Introduction to Data¶
What is Data?¶
From the Latin datum — "given, fact." Data is raw, uninterpreted facts about the world, captured so they can be stored, processed, and reasoned about later.
Metadata: The Context Around Data¶
Metadata is data about data. Without it, a number is just a number. The five questions that define a dataset's context:
- When was it collected?
- Where was it collected?
- How was it collected?
- Who collected it?
- Why was it collected?
Answering these up front prevents misinterpretation later.
Types of Data¶
By structure:
| Type | Description | Examples |
|---|---|---|
| Structured | Fits a fixed schema, usually tabular. | SQL tables, CSVs |
| Semi-structured | Self-describing, flexible schema. | JSON, XML, YAML |
| Unstructured | No predefined schema. | Text, images, audio, video |
By nature:
- Quantitative — measurable numeric values (age, temperature, revenue).
- Qualitative — descriptive, categorical (color, opinion, label).
The DIKW Pyramid¶
How raw data becomes decisions:
Data → Information → Knowledge → Wisdom
- Data — raw, unprocessed facts.
- Information — data with context. Organized, meaningful.
- Knowledge — information connected into patterns that support decisions.
- Wisdom — the ability to apply knowledge well. The hardest, most valuable layer.
From Data to Decision¶
Ask → Gather → Prepare → Analyze → Decide
A clear question before collection saves hours of rework. Most data projects fail not because of bad algorithms but because the goal was fuzzy.
Core Concepts¶
| Concept | What it means |
|---|---|
| Ingestion | Collecting data from sources into your system (aka population). |
| Transformation | Reshaping raw data into a form suitable for analysis. |
| Storage | Keeping data accessible and durable. |
| Analysis | Extracting insight via statistics or ML. |
| Visualization | Communicating findings through charts and dashboards. |
| Normalization | Splitting data into related tables (1NF, 2NF, 3NF, BCNF) to avoid redundancy. |
| Aggregation | Summarizing many records into fewer (mean, sum, min, max, KPIs). |
| Management | Unifying data across multiple flows. |
| Governance | Ensuring data is consistent, trustworthy, and used appropriately. |
Data Quality Dimensions¶
When you receive or produce a dataset, check it against these five criteria:
| Dimension | Question to ask |
|---|---|
| Accuracy | Is it correct? Does it match reliable sources? |
| Validity | Does it fit the intended use? |
| Completeness | Are required fields missing? |
| Reliability | Is the source credible? |
| Consistency | Does it agree with itself over time and across datasets? |
Ethics of Data¶
Five principles, one question each:
- Permission — do subjects consent to this use?
- Transparency — is the plan visible to them?

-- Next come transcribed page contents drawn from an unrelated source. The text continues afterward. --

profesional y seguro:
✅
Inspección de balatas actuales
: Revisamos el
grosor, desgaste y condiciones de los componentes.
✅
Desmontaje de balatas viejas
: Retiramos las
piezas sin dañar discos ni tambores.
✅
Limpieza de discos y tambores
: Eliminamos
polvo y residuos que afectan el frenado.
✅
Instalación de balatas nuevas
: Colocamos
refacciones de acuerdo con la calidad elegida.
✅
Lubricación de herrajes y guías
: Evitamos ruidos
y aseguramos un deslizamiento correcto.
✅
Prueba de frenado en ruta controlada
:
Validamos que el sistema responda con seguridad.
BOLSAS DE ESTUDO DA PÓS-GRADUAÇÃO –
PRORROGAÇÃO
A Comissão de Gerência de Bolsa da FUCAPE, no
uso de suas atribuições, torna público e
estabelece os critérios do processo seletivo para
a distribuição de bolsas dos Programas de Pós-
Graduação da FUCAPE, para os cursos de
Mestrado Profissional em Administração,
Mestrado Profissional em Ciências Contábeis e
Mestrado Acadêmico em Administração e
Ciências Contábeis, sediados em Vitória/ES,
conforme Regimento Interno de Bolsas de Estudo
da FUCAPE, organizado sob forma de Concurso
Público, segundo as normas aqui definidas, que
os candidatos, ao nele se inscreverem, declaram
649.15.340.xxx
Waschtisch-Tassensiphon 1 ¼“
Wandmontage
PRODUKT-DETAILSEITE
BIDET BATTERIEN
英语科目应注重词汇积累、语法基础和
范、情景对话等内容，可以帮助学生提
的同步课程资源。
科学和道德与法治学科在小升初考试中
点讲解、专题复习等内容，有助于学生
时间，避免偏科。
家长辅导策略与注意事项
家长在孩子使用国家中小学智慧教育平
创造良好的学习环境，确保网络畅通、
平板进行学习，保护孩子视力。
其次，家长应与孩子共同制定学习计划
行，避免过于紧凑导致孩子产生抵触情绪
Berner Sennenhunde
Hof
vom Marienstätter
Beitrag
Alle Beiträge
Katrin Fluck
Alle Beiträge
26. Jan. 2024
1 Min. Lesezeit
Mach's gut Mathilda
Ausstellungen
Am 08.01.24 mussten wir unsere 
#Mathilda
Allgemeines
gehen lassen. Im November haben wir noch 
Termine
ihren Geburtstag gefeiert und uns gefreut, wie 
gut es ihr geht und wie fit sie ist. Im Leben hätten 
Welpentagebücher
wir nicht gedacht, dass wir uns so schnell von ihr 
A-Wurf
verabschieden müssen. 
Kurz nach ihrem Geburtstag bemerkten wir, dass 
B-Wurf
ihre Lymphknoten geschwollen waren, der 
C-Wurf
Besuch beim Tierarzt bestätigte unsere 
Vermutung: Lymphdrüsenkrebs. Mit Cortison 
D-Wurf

- Privacy — is personal data protected?
- Intent — are the goals legitimate?
- Outcome — have you considered the downstream effects?
Data Lifecycle¶
Plan → Collect → Store → Manage → Clean & Process → Analyze & Visualize → Share → Archive / Destroy
Every stage has compliance and quality implications. Skipping "Plan" is the most common mistake.
Importing Data¶
"Importing" means moving data from a source into your storage system, usually reshaping it along the way. Common sources:
- Relational databases (RDBMS)
- Web / REST APIs
- Flat files (CSV, JSON, XML)
- Excel workbooks, BI tool exports
- Public data directories
Choose the import strategy based on:
- Volume of data
- Frequency of updates (one-off, scheduled, continuous, real-time)
- Required transformations
- Source model vs. target model mismatch
Typical approaches, from simplest to most complex: one-off batch → scheduled batch → continuous pipeline → real-time streaming. Start simple and upgrade when a real constraint forces the change.
Common Mistakes¶
- No clear question. Data projects without a goal produce reports nobody uses.
- Wrong or biased data. Garbage in, garbage out — no amount of modeling fixes bad sources.
- Inappropriate analysis. Right numbers, wrong metric, wrong conclusion.
- No communication plan. An insight that isn't shared clearly might as well not exist.